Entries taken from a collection
◆ ◆ ◆

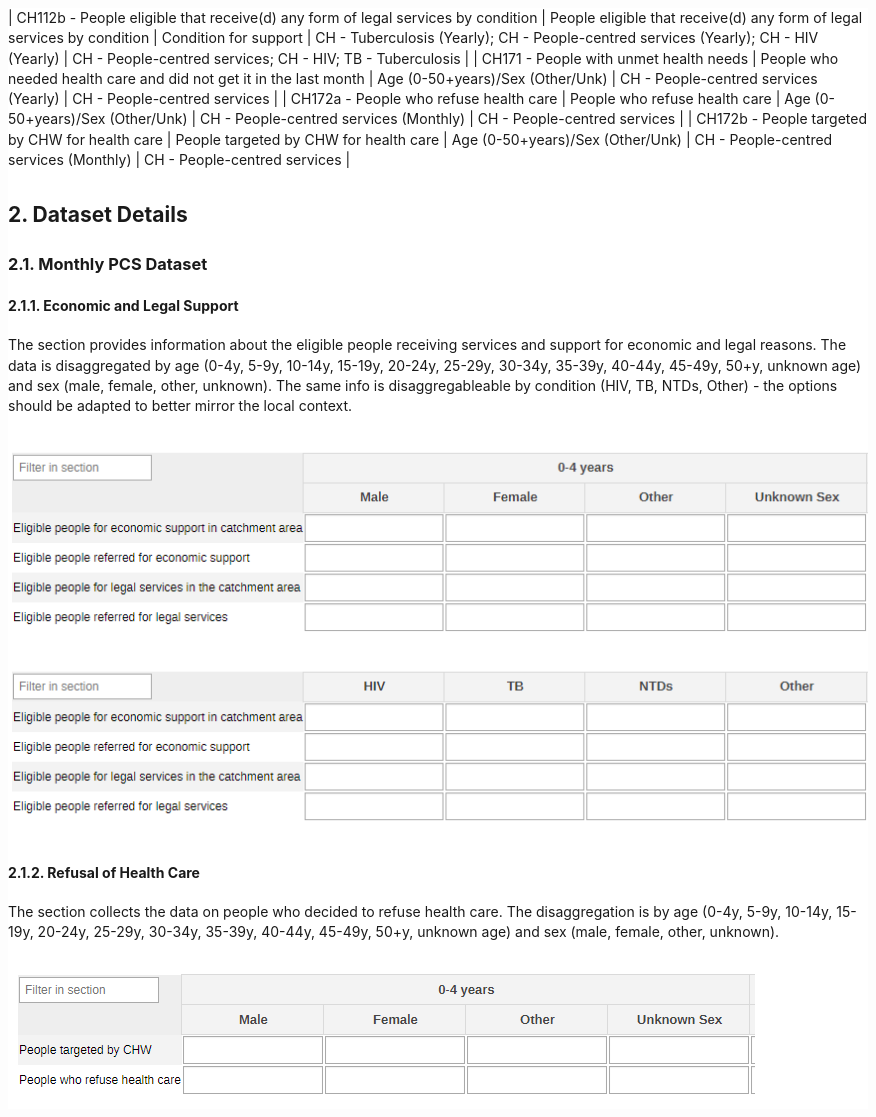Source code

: | CH112b - People eligible that receive(d) any form of legal services by condition | People eligible that receive(d) any form of legal services by condition              | Condition for support            | CH - Tuberculosis (Yearly); CH - People-centred services (Yearly); CH - HIV (Yearly)    | CH - People-centred services; CH - HIV; TB - Tuberculosis |
| CH171 - People with unmet health needs                                           | People who needed health care and did not get it in the last month                   | Age (0-50+years)/Sex (Other/Unk) | CH - People-centred services (Yearly)                                                   | CH - People-centred services                              |
| CH172a - People who refuse health care                                           | People who refuse health care                                                        | Age (0-50+years)/Sex (Other/Unk) | CH - People-centred services (Monthly)                                                  | CH - People-centred services                              |
| CH172b - People targeted by CHW for health care                                  | People targeted by CHW for health care                                               | Age (0-50+years)/Sex (Other/Unk) | CH - People-centred services (Monthly)                                                  | CH - People-centred services                              |

## 2. Dataset Details

### 2.1. Monthly PCS Dataset

#### 2.1.1. Economic and Legal Support

The section provides information about the eligible people receiving services and support for economic and legal reasons. The data is disaggregated by age (0-4y, 5-9y, 10-14y, 15-19y, 20-24y, 25-29y, 30-34y, 35-39y, 40-44y, 45-49y, 50+y, unknown age) and sex (male, female, other, unknown). The same info is disaggregableable by condition (HIV, TB, NTDs, Other) - the options should be adapted to better mirror the local context.

![Economic and Legal Support](resources/images/chis-pcs-m-001.png)

#### 2.1.2. Refusal of Health Care

The section collects the data on people who decided to refuse health care. The disaggregation is by age (0-4y, 5-9y, 10-14y, 15-19y, 20-24y, 25-29y, 30-34y, 35-39y, 40-44y, 45-49y, 50+y, unknown age) and sex (male, female, other, unknown).

![Refusal of Health Care](resources/images/chis-pcs-m-002.png)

◆ ◆ ◆

## [Task item]
Say how many lines in the records hold the string "Dataset", and say nothing else.

## [Written response]
2